What kind of pictures did you take?
I think photos can’t fully express the brutality of war no matter how brutal it is. I wanted to deliver the feeling I had in the field because I thought people should know the damage a war may bring. I also take photos of scenes that don’t look like battlefields. There are daily lives, too, and I think those pictures would make those who never experienced war before think about it.
What do the Palestinians think about the conflict?
Most of them do not support Hamas, but they seemed willing to risk a war against Israel to lift the blockade policy.
I heard you’ve been to Israel in the past.
I visited Israel in 2009 to cover the fighting with Palestine. I heard an air-raid siren at a shopping mall in Sderot [Israel] and the entire crowd moved to shelters. I thought they were overreacting, but it was repeated about 10 times a day. It was natural for them to grow hateful of the Palestinians.
Which country do you think is more responsible?

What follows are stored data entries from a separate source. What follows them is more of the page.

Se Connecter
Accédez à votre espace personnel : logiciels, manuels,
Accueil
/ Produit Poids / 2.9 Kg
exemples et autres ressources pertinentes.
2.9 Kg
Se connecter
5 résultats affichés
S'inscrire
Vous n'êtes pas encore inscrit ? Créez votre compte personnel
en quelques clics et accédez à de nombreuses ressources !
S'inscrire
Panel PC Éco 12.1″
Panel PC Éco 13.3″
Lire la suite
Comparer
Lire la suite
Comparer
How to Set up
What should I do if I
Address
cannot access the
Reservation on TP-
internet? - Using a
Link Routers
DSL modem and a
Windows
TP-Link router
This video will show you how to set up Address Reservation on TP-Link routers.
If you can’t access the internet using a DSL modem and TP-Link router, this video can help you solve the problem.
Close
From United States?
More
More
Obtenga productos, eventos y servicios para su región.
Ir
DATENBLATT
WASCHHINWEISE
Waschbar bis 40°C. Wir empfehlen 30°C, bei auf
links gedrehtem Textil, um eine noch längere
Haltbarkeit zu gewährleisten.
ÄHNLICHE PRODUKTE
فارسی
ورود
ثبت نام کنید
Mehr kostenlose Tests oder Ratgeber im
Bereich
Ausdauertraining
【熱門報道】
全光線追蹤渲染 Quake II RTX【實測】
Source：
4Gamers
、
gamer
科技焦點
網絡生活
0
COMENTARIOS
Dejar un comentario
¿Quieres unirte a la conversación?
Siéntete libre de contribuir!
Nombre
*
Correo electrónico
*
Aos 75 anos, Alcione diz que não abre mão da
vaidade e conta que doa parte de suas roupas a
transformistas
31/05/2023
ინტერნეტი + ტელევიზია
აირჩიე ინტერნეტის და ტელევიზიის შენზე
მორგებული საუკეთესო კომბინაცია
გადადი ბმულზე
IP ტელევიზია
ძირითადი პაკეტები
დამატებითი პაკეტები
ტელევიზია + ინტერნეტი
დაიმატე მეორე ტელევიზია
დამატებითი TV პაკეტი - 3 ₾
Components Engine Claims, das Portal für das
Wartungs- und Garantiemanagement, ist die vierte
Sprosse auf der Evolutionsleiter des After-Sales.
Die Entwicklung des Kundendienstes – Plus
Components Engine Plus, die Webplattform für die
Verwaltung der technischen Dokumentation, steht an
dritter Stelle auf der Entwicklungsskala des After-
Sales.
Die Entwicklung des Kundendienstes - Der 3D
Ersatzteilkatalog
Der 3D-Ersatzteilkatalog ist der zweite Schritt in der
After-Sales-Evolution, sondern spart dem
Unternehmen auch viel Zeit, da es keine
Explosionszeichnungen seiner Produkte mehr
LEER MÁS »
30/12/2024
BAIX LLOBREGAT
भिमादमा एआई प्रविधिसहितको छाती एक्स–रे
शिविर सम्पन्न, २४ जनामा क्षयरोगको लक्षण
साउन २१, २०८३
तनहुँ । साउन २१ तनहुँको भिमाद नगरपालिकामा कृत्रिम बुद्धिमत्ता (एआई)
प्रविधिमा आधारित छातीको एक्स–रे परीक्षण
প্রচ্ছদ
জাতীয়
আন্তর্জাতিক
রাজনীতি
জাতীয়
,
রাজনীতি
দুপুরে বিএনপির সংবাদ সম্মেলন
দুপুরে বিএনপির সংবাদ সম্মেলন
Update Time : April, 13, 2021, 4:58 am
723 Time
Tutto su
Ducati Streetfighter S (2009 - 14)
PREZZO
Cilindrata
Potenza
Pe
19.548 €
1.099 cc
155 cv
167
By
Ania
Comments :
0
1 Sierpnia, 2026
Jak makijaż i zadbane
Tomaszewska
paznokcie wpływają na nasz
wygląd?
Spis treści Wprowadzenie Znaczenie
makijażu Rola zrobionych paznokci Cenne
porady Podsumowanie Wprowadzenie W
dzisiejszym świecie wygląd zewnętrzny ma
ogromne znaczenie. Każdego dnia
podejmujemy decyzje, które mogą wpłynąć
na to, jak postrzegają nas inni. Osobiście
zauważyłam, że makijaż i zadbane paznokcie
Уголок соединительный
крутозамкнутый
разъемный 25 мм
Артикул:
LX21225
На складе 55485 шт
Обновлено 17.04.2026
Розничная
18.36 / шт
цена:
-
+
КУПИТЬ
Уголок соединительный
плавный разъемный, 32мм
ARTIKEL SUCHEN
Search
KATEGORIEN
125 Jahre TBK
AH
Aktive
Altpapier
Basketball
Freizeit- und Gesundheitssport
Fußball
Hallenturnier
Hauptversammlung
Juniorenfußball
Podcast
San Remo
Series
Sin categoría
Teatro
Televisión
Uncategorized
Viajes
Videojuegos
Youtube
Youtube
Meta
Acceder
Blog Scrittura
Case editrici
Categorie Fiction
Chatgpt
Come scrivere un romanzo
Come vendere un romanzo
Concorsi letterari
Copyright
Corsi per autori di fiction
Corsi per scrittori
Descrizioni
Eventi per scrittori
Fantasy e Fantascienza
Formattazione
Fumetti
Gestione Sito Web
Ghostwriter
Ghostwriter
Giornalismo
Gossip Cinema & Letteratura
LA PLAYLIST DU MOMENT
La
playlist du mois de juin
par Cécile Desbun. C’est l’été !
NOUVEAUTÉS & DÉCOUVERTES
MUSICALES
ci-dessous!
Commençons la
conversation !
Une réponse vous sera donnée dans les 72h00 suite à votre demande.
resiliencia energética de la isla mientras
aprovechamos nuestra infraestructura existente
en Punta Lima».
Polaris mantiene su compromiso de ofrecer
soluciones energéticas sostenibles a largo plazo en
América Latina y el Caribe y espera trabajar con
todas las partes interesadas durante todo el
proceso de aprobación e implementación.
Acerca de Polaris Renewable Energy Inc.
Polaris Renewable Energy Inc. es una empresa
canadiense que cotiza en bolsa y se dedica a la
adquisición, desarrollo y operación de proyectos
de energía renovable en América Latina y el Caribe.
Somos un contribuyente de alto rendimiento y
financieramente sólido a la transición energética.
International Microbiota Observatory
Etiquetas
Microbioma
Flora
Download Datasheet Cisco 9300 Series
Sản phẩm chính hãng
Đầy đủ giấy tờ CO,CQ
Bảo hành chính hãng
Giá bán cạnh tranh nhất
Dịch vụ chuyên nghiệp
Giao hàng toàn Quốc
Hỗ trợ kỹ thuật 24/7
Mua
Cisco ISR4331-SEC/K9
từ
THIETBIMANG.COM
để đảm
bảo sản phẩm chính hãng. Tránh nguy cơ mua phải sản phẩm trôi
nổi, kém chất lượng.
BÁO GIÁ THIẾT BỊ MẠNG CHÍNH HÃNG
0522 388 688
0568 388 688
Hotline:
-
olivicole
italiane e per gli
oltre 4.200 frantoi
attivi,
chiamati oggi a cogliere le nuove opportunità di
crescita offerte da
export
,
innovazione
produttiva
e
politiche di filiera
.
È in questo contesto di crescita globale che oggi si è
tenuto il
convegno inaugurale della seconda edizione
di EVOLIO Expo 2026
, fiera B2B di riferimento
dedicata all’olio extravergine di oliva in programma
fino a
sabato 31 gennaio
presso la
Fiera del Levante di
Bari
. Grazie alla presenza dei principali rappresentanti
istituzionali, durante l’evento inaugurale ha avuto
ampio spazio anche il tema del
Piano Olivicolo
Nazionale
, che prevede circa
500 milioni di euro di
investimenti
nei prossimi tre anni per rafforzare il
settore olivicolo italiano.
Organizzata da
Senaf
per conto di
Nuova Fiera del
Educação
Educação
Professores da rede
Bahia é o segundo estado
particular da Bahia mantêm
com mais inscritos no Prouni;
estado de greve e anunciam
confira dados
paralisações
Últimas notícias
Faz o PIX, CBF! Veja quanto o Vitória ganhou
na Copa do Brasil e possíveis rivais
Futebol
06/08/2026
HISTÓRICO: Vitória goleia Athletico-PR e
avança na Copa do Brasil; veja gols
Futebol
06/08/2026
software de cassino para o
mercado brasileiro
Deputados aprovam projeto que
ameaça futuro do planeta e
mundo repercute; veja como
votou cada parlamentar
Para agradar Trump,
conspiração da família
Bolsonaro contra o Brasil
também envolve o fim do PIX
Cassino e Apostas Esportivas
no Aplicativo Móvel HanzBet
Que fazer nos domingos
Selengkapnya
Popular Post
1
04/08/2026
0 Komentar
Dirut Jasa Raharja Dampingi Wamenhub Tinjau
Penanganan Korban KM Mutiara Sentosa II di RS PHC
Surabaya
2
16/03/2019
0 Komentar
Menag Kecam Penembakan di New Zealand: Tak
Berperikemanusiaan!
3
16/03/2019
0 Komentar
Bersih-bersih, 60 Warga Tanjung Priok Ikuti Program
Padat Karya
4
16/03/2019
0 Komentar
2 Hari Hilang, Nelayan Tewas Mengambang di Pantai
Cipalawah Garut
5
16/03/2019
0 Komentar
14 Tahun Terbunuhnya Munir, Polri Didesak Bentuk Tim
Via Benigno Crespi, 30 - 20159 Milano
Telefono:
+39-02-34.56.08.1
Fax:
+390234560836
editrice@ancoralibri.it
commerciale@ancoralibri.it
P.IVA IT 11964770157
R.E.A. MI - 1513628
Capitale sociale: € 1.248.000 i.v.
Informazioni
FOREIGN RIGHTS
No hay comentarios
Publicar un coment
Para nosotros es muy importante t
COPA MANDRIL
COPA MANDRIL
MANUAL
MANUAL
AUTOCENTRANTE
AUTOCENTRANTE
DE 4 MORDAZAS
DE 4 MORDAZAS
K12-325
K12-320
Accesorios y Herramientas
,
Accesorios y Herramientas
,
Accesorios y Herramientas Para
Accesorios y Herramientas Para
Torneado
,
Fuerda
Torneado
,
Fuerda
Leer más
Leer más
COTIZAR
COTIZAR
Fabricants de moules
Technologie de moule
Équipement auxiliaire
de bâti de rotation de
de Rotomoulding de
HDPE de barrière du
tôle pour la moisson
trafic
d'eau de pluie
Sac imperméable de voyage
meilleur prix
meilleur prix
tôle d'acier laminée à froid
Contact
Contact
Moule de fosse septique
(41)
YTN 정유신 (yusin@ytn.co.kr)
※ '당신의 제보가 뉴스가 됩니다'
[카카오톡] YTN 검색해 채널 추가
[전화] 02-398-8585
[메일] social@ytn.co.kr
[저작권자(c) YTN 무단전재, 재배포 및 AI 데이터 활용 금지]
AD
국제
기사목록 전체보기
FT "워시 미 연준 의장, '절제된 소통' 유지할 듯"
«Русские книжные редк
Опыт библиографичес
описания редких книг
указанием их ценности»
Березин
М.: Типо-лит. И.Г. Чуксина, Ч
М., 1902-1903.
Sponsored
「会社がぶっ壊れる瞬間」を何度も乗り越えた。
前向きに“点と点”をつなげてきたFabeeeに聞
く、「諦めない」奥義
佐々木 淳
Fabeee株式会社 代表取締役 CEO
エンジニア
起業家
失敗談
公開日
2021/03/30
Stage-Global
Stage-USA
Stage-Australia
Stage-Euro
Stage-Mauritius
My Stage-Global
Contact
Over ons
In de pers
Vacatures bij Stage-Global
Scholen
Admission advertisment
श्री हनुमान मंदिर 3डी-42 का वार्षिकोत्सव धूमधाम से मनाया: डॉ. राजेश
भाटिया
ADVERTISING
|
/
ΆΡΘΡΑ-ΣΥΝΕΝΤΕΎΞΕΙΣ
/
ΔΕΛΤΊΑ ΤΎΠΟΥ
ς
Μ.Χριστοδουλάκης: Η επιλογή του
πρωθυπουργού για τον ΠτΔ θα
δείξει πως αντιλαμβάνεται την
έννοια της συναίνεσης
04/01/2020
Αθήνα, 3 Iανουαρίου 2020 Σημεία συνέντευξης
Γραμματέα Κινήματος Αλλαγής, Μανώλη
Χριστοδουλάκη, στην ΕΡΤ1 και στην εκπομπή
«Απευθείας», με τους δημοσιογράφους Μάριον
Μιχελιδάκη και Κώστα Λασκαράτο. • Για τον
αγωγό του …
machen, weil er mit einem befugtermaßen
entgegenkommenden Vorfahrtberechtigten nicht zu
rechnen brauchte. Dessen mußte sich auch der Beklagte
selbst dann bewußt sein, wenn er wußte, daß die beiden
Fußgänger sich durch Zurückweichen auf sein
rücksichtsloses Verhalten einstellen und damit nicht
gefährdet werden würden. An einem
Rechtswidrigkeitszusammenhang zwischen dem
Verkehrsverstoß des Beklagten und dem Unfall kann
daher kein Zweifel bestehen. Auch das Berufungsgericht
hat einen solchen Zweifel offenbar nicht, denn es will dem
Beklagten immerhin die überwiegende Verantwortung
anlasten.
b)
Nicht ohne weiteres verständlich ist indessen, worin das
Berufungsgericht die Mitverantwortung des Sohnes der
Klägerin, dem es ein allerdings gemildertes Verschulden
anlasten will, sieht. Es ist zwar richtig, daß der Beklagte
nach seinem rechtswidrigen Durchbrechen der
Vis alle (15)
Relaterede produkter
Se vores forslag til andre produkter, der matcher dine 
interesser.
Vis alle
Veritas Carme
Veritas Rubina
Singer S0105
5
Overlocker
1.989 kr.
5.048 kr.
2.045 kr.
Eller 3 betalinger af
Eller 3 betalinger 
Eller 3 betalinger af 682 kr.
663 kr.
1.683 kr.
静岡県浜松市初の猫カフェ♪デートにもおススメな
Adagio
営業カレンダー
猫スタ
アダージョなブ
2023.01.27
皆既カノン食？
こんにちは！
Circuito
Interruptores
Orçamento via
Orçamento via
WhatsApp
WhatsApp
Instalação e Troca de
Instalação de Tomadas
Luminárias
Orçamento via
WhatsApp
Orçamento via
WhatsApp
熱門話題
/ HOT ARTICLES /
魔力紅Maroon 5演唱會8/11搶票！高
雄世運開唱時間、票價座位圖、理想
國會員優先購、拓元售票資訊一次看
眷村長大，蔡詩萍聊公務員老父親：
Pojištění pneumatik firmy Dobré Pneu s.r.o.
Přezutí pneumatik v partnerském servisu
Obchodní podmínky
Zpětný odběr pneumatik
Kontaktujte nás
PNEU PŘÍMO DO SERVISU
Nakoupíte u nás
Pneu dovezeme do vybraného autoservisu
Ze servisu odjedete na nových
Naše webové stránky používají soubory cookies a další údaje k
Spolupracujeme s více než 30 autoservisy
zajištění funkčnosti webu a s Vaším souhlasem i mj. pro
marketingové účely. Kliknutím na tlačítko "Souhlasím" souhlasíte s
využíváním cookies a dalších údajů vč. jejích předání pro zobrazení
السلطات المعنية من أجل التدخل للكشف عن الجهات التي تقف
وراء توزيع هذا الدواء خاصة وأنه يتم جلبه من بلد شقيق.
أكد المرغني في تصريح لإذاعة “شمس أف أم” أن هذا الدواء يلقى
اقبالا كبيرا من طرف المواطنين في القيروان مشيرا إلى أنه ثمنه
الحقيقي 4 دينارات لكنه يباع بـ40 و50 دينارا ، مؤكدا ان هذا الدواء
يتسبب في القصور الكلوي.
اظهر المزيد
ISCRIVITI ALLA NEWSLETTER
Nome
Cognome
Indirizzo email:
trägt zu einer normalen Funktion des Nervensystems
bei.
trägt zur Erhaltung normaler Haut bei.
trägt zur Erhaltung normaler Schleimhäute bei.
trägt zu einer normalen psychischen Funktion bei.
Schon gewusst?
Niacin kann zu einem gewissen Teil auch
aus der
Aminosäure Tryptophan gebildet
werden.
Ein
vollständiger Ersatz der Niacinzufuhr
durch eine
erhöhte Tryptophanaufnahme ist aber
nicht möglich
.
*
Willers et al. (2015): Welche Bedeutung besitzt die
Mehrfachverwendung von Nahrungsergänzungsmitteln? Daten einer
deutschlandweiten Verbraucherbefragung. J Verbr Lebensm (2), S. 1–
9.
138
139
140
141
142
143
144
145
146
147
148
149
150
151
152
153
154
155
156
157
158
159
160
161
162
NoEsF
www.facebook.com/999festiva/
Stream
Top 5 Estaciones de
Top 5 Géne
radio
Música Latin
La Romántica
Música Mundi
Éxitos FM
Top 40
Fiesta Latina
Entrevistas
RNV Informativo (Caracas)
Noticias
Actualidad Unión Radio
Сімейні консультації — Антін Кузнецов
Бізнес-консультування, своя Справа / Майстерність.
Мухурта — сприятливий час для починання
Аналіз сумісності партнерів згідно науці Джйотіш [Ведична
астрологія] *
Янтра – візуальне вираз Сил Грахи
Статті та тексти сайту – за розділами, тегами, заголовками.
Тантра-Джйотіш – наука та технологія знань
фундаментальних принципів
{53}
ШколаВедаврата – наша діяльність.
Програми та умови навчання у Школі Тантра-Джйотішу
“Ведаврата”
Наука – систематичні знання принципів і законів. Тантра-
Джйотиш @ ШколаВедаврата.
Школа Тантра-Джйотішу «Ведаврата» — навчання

Gaza is too small to avoid bombing. We should let no innocent man be falsely charged even when we let 10 thieves go. But [Israel keeps] attacking to kill Hamas officials knowing that tens of innocent men could be killed. I learned that death in the battlefield is murder.
You also take photos of our military. Is that not contradictory?
In the real world, it is difficult to obtain peace. War breaks out due to a power imbalance, so I think military power is a necessary evil. Photographing our military forces should be done continuously because they can at least show the confrontational situation between the two Koreas.